DATASET ENTRIES below:

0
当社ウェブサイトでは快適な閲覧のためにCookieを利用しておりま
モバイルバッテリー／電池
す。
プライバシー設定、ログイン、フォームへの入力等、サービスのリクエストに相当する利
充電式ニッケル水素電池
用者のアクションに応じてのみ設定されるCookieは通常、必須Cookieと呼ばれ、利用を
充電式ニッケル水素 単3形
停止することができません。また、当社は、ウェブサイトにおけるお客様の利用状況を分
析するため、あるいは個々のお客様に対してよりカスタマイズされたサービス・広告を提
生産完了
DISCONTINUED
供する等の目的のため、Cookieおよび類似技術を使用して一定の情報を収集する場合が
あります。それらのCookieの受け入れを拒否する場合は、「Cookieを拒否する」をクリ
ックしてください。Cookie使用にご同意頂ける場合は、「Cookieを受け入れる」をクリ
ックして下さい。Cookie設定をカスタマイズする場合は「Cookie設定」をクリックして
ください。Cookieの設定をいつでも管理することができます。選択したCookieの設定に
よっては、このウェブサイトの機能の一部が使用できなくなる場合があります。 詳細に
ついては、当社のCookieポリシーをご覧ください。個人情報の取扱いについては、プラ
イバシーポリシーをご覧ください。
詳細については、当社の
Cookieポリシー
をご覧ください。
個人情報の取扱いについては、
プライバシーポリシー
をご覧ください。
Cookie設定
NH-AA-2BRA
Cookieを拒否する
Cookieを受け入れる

End of DATASET ENTRIES.

◆ EXERCISE GOAL
Print each record again. Nothing may be left out.

◆ TASK SOLUTION
0
当社ウェブサイトでは快適な閲覧のためにCookieを利用しておりま
モバイルバッテリー／電池
す。
プライバシー設定、ログイン、フォームへの入力等、サービスのリクエストに相当する利
充電式ニッケル水素電池
用者のアクションに応じてのみ設定されるCookieは通常、必須Cookieと呼ばれ、利用を
充電式ニッケル水素 単3形
停止することができません。また、当社は、ウェブサイトにおけるお客様の利用状況を分
析するため、あるいは個々のお客様に対してよりカスタマイズされたサービス・広告を提
生産完了
DISCONTINUED
供する等の目的のため、Cookieおよび類似技術を使用して一定の情報を収集する場合が
あります。それらのCookieの受け入れを拒否する場合は、「Cookieを拒否する」をクリ
ックしてください。Cookie使用にご同意頂ける場合は、「Cookieを受け入れる」をクリ
ックして下さい。Cookie設定をカスタマイズする場合は「Cookie設定」をクリックして
ください。Cookieの設定をいつでも管理することができます。選択したCookieの設定に
よっては、このウェブサイトの機能の一部が使用できなくなる場合があります。 詳細に
ついては、当社のCookieポリシーをご覧ください。個人情報の取扱いについては、プラ
イバシーポリシーをご覧ください。
詳細については、当社の
Cookieポリシー
をご覧ください。
個人情報の取扱いについては、
プライバシーポリシー
をご覧ください。
Cookie設定
NH-AA-2BRA
Cookieを拒否する
Cookieを受け入れる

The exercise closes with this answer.